**抜粋**
━━━━━━

『マイノリティ・リポート』と予言の自己成就

2002/01/29投稿
P.K.ディックの『マイノリティ・リポート』を読み終わりました。
この短編、ティックの作品の中でも
屈指の名作の部類に入るのではないでしょうか。
これに目を付けるとは流石です。>スピルバーグ。

お話は、超能力の科学的研究が進んだ時代の犯罪予防局が舞台です。
半植物人間としてしか生きられないプレコグ(予知能力者)3人を使い、
「近い将来間違いなく犯罪を犯す」と2人以上のプレコグに予知された人
物を、犯罪実行前に逮捕してしまうシステムが確立されています。
その社会では犯罪そのものの発生が珍しいこととされています。

そうした社会の中で、その犯罪予防システムの発案者であり犯罪予防局
の局長でもあるアンダートンが「来週までに殺人を犯す」とプレコグた
ちに予知されてしまいます。アンダートンは「あり得ない」として職権
を濫用して報告を握りつぶします。

しかし、その報告には当然コピーが存在し、アンダートンが殺人者候補
であることはすぐに当局の知るところに。アンダートンは、追っ手の追
跡を逃れながら、自分の無実を証明するためにマイノリティ・リポート
(少数派、つまり他の2人とは相反する予知をしたプレコグの報告書)を入
手しようと画策しますが――

――ロバート・K・マートンというアメリカの社会学者の理論に「預言の
自己成就(Self-Fulfilling Prophecy)」というものがあります。

「ある状況が起こりそうだと考えて人々が行為すると、そう思わなけれ
ば起こらなかったはずの状況が実際に実現してしまう」※1とする理論で
す。

典型的には「銀行の取付騒ぎ」がそうだとされています。

アメリカで1932年に実際に起こった事ですが、経営上、何の問題もなかっ
た旧ナショナル銀行が、ある預金者に「あの銀行は危ない」と言われた
(実際には銀行のこととは無関係に単に「危ない」としか言わなかったら
しい)がために、見る見るうちにその銀行が倒産するらしいという噂となっ
て街中に広がり、預金を引き出す人が殺到し、本当にその銀行は潰れて
しまったのだそうです。

━━━━━━

**作業の指示**
上に示した『マイノリティ・リポート』と予言の自己成就を論じる文章を、最後の文に続けて書き進めてください。

**表示情報**
━━━━━━

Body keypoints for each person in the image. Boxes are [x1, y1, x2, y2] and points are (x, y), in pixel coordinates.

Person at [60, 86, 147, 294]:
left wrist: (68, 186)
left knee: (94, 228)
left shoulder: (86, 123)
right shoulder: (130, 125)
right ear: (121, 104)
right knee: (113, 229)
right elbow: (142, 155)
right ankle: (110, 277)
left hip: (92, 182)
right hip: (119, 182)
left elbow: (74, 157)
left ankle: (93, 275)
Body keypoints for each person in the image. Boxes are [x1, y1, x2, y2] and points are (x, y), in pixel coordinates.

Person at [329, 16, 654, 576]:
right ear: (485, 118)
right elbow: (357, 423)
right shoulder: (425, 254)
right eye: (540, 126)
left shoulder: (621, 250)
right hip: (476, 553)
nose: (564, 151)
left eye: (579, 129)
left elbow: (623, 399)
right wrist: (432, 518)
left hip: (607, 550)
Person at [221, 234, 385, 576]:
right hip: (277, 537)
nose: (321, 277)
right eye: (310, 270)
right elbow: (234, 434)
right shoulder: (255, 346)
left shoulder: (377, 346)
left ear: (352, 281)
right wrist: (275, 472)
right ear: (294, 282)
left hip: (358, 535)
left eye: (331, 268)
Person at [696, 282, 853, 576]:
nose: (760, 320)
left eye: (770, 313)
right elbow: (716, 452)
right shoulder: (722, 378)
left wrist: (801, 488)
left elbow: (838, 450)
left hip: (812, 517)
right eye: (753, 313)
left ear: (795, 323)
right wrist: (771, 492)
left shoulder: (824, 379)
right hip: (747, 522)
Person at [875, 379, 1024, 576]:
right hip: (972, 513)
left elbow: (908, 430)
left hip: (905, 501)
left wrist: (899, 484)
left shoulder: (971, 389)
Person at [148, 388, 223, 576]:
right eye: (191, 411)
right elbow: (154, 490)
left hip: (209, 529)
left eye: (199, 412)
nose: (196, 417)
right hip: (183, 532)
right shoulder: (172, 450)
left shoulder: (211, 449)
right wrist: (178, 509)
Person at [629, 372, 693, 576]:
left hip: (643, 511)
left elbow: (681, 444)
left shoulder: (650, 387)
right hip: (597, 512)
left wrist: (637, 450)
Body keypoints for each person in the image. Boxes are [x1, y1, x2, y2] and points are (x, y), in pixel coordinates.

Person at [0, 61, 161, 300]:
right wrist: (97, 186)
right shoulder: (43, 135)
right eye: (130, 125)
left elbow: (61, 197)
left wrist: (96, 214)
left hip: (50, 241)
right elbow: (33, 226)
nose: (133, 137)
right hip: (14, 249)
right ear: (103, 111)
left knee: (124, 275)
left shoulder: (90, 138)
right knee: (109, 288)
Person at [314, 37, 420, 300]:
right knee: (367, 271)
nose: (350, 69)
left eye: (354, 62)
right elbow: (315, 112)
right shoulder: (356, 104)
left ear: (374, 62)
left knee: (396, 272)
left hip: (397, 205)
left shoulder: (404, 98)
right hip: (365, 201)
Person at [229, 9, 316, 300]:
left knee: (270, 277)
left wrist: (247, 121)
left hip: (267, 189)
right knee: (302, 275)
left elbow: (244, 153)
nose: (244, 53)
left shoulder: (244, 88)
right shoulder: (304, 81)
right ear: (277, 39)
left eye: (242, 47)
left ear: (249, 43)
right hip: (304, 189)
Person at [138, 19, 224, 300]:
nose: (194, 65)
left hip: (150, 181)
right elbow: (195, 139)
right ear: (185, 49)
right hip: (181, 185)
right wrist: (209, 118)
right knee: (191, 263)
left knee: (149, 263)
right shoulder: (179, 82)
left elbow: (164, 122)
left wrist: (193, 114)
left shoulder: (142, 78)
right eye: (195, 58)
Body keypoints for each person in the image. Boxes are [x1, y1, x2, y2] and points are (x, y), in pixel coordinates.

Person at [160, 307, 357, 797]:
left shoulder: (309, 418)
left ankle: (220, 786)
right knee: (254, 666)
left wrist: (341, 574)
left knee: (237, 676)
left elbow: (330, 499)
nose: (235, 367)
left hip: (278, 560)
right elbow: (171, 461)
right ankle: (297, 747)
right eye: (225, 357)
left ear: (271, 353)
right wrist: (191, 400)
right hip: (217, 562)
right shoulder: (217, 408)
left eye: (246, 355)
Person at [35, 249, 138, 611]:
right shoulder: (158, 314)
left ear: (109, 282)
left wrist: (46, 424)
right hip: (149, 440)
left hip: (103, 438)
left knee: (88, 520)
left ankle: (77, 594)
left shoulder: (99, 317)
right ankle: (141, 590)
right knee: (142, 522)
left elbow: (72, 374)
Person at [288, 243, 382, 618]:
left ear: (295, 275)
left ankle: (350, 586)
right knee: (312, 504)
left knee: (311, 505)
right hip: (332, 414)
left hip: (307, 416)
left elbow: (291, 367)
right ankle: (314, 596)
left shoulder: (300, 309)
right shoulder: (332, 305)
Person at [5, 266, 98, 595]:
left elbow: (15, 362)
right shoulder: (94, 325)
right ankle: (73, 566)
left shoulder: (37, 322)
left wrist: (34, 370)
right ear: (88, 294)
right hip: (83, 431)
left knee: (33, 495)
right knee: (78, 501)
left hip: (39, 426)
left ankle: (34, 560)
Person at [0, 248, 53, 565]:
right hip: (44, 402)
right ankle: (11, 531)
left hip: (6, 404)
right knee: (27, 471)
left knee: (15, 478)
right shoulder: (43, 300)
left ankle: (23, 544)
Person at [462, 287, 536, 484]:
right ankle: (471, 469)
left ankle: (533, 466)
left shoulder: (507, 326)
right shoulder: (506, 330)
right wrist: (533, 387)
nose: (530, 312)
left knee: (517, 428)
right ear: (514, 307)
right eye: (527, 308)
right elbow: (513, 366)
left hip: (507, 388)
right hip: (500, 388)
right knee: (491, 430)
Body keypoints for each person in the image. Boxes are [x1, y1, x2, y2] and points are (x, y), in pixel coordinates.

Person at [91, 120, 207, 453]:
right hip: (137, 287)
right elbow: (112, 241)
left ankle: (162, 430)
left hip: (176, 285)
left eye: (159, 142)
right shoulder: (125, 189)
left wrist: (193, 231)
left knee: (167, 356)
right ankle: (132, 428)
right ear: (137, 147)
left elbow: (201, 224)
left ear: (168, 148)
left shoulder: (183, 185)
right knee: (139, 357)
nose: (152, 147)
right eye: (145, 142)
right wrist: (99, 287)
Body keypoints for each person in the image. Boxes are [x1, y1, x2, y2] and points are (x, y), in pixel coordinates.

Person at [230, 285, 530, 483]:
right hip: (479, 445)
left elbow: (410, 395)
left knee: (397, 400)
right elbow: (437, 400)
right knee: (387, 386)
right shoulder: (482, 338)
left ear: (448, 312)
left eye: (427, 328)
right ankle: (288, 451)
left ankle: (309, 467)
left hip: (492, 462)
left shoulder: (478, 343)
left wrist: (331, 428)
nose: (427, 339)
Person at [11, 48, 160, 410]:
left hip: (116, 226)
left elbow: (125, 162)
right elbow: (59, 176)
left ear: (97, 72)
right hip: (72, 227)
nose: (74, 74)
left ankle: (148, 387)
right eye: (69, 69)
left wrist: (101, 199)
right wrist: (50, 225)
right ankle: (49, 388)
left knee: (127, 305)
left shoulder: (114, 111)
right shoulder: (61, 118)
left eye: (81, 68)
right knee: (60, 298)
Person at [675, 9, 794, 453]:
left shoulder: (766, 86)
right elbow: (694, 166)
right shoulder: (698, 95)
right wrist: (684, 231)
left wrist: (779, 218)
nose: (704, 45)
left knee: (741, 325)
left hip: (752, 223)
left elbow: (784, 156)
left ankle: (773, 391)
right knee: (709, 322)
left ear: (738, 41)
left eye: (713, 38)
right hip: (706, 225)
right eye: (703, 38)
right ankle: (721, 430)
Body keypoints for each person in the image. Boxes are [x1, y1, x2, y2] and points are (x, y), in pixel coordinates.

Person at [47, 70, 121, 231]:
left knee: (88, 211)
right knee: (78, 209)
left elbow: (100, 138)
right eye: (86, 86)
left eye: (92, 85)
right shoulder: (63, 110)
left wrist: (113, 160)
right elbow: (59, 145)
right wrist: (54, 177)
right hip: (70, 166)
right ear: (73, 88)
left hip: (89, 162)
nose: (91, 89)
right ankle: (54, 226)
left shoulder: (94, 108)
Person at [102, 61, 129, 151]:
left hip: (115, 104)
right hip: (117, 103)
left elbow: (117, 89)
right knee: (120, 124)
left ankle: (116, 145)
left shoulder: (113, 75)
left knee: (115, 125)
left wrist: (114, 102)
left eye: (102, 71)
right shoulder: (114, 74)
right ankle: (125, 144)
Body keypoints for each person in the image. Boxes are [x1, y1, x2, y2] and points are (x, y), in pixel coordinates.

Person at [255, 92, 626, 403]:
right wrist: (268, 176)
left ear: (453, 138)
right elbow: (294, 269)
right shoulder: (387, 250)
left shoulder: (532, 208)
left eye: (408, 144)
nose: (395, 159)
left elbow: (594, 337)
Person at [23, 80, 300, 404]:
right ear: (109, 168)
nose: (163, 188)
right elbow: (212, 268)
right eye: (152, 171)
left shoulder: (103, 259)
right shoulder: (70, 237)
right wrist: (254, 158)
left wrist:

━━━━━━

**回答欄**
「自己成就予言とは、最初の誤った状況の規定が新しい行動を呼び起こ
し、その行動が当初の誤った考えを真実(リアル)なものとすることであ
る。自己成就予言のいかにももっともらしい効力は、誤謬の支配を永続
させる。というのは、予言者なる者は、出来事の実際の経過をもって、
彼がそもそもそのはじめから正しかったことの証明としようとするから
である。。。つむじ曲がりの社会的論理とは、かくのごときものである。」
※2

ディックの「マイノリティ・リポート」では、この「預言の自己成就」
状況をひっくり返し、もし犯罪予防局の局長が「自分が人を殺す」とい
う予知を一番先に聞かされ、報告が間違っていることを証明するために
誰も殺さないように立ち回ったらどうなるのか、が小説のかたちで試さ
れます。そしてその結論は、あらゆる科学的思考の根底に敷かれる確率
統計的/定量的思考への懐疑へと結びついていきます。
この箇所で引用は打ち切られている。